◆ **EXTRACTED DATA**:
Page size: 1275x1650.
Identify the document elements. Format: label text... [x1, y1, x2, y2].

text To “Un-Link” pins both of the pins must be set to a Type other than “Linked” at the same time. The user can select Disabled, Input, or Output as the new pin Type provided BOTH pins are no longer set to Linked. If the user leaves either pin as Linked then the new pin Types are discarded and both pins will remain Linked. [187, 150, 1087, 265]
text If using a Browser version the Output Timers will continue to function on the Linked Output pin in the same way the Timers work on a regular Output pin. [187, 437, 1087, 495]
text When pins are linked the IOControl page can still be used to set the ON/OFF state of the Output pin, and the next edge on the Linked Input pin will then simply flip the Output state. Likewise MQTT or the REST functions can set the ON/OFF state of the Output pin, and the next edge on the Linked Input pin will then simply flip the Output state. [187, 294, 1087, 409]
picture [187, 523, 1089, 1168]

==

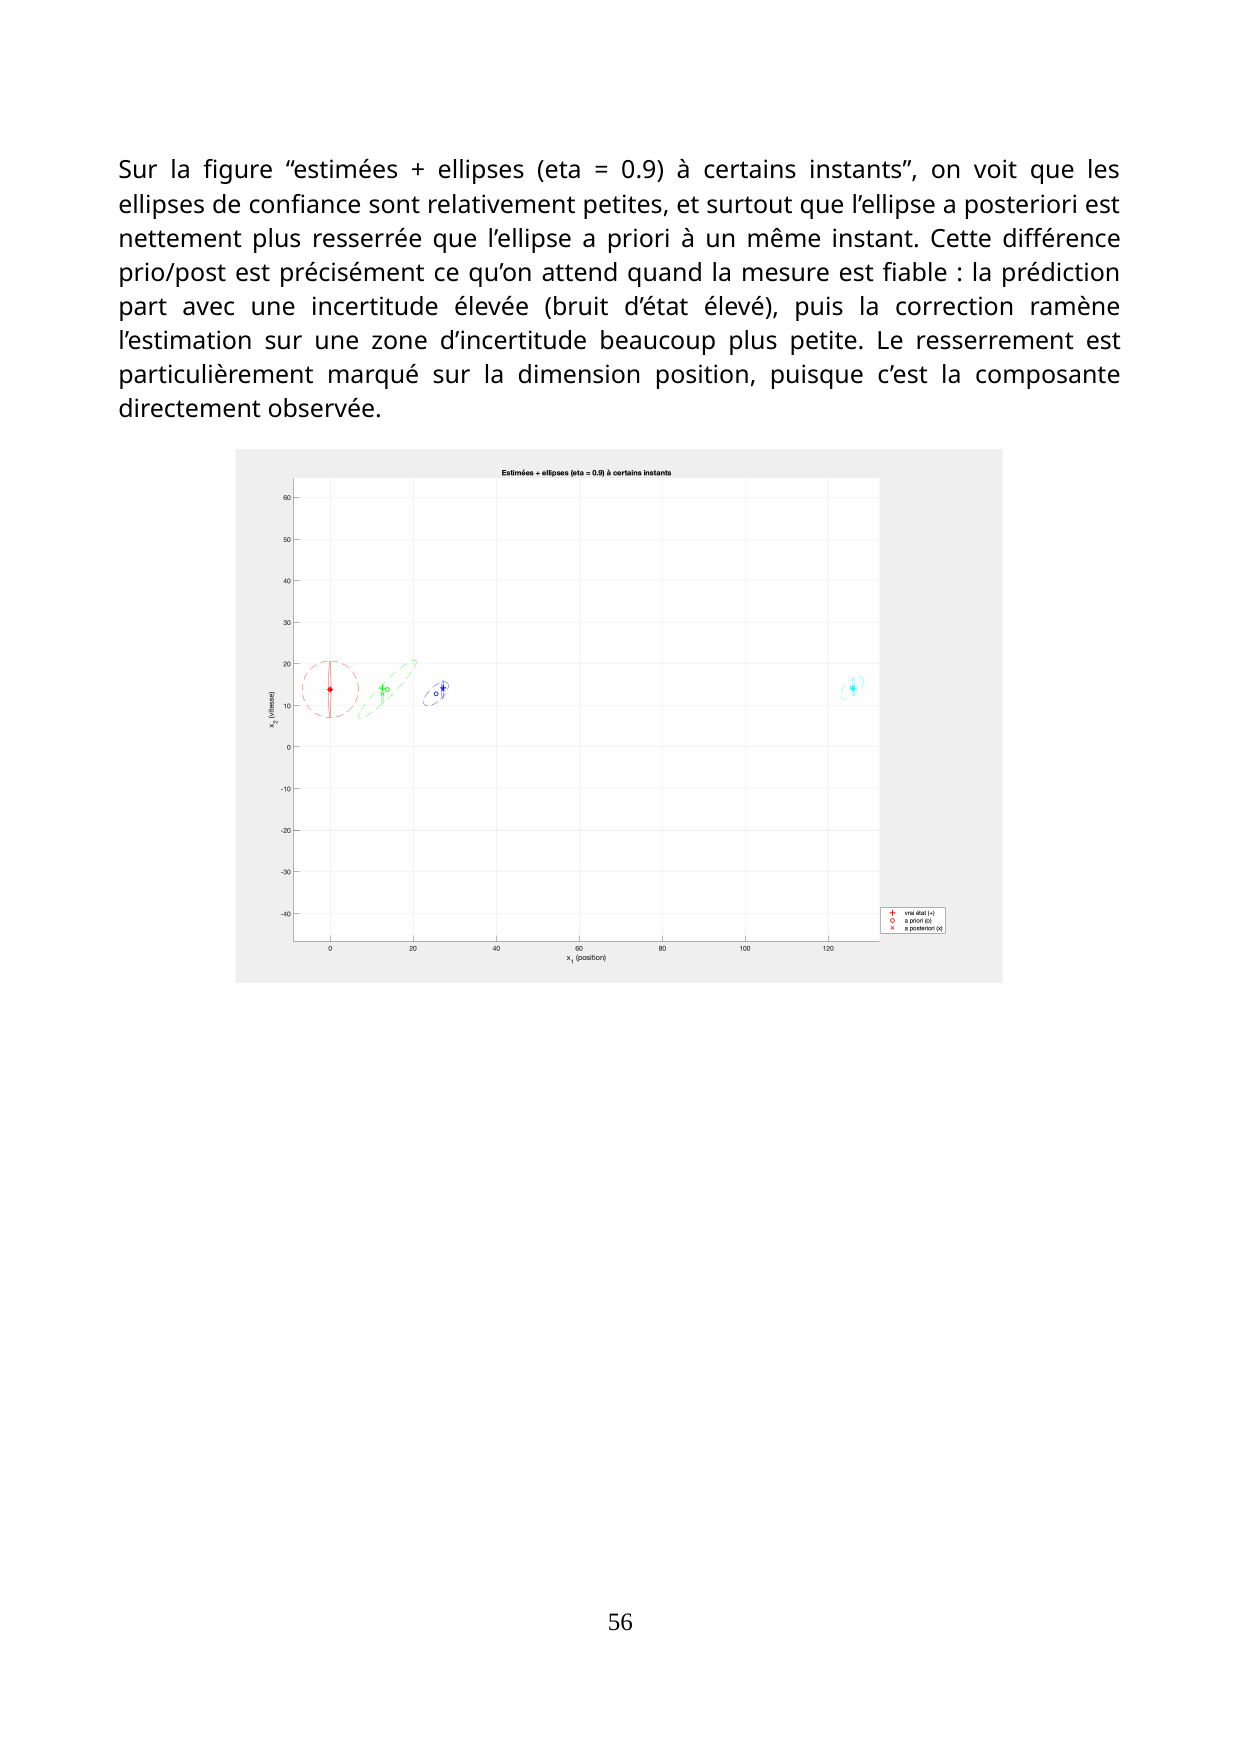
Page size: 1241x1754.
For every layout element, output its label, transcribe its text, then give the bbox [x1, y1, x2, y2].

* * *

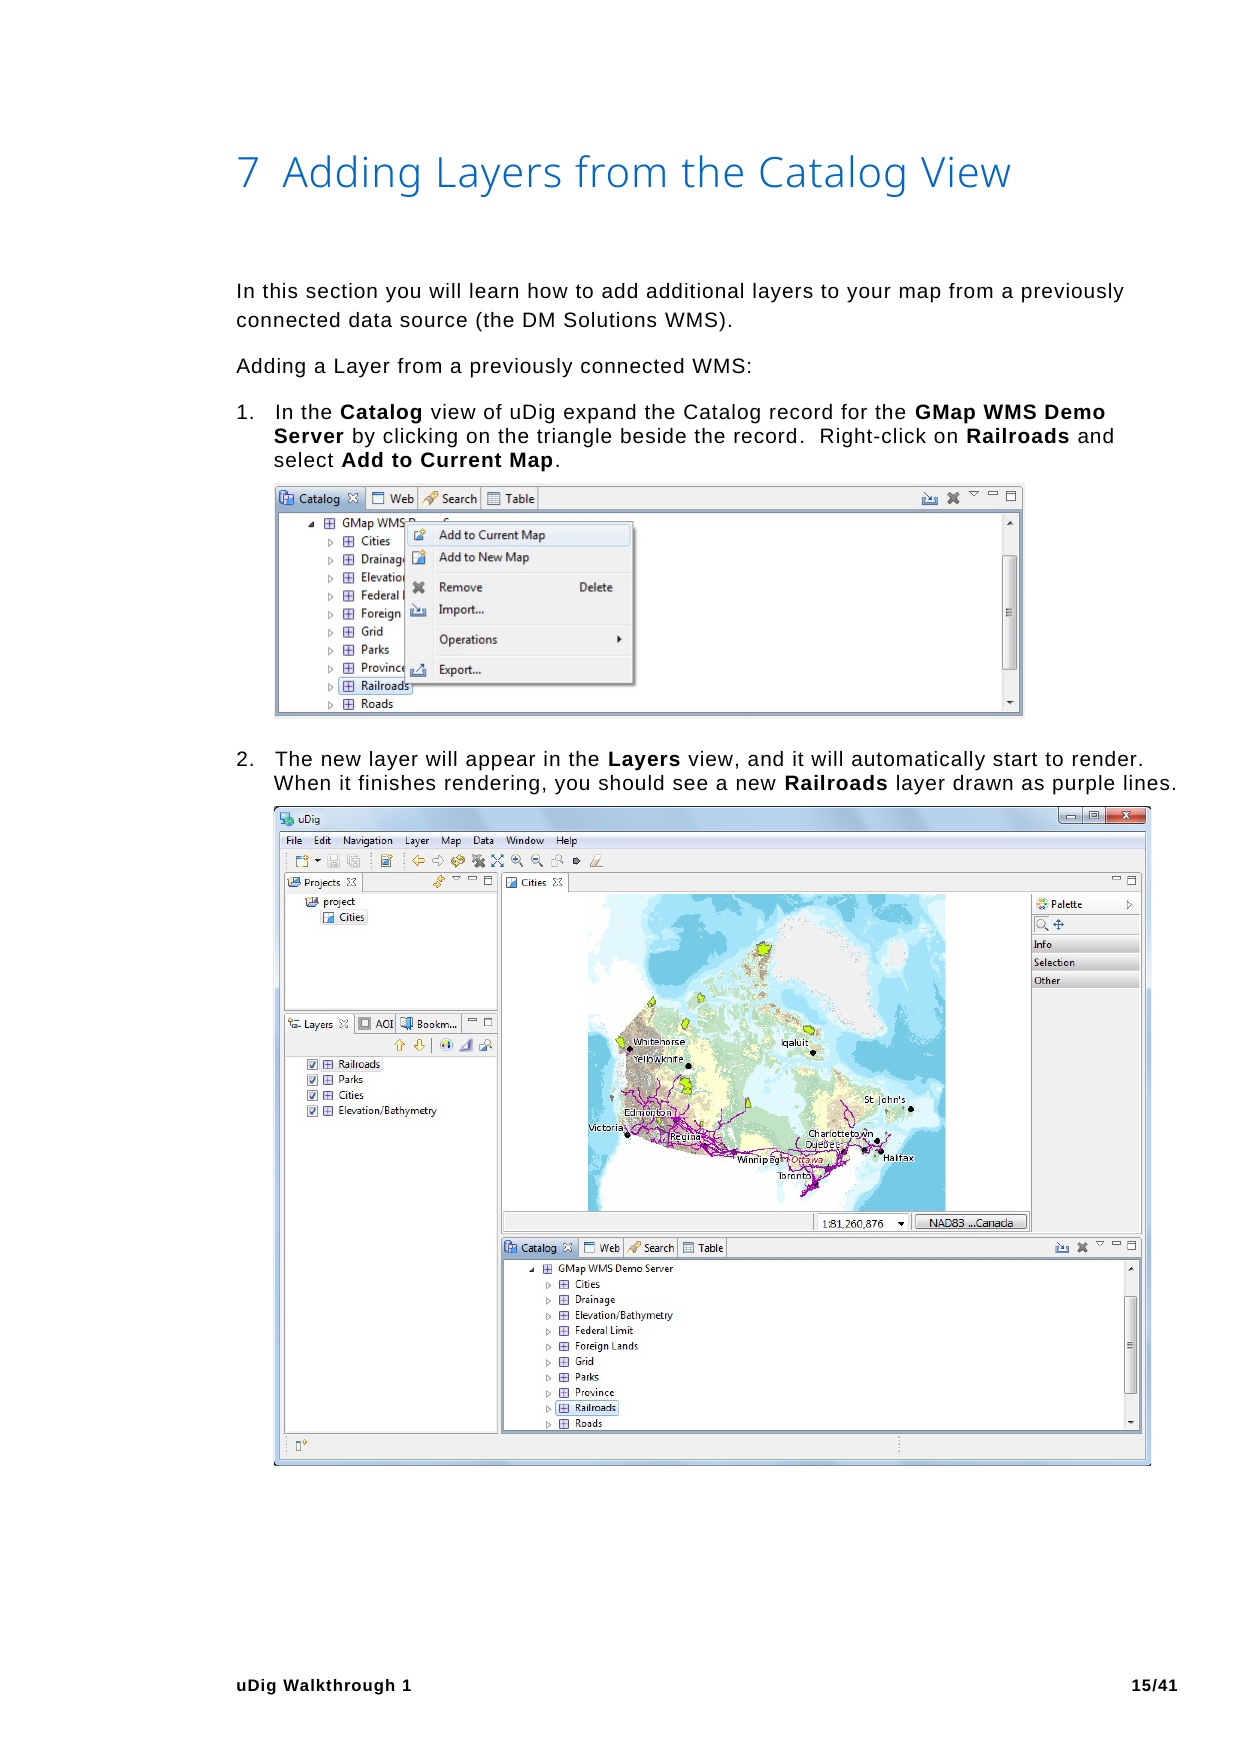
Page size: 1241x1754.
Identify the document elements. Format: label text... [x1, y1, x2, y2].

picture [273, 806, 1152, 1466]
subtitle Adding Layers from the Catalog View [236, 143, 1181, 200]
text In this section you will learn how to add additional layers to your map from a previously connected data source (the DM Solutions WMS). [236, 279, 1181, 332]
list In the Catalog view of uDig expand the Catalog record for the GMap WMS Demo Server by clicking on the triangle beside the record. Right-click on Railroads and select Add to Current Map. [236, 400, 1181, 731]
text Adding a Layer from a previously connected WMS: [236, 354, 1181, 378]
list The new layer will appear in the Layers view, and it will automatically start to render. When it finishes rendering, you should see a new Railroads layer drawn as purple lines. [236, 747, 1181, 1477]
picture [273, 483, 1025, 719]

◆ **REQUIREMENT**: Copy the material from the line containing "Page size: 1275x1650." through the line containing "picture [187, 523, 1089, 1168]", swapping "document" for "layout" and keeping everything else the same.

◆ **EXERCISE OUTPUT**:
Page size: 1275x1650.
Identify the layout elements. Format: label text... [x1, y1, x2, y2].

text To “Un-Link” pins both of the pins must be set to a Type other than “Linked” at the same time. The user can select Disabled, Input, or Output as the new pin Type provided BOTH pins are no longer set to Linked. If the user leaves either pin as Linked then the new pin Types are discarded and both pins will remain Linked. [187, 150, 1087, 265]
text If using a Browser version the Output Timers will continue to function on the Linked Output pin in the same way the Timers work on a regular Output pin. [187, 437, 1087, 495]
text When pins are linked the IOControl page can still be used to set the ON/OFF state of the Output pin, and the next edge on the Linked Input pin will then simply flip the Output state. Likewise MQTT or the REST functions can set the ON/OFF state of the Output pin, and the next edge on the Linked Input pin will then simply flip the Output state. [187, 294, 1087, 409]
picture [187, 523, 1089, 1168]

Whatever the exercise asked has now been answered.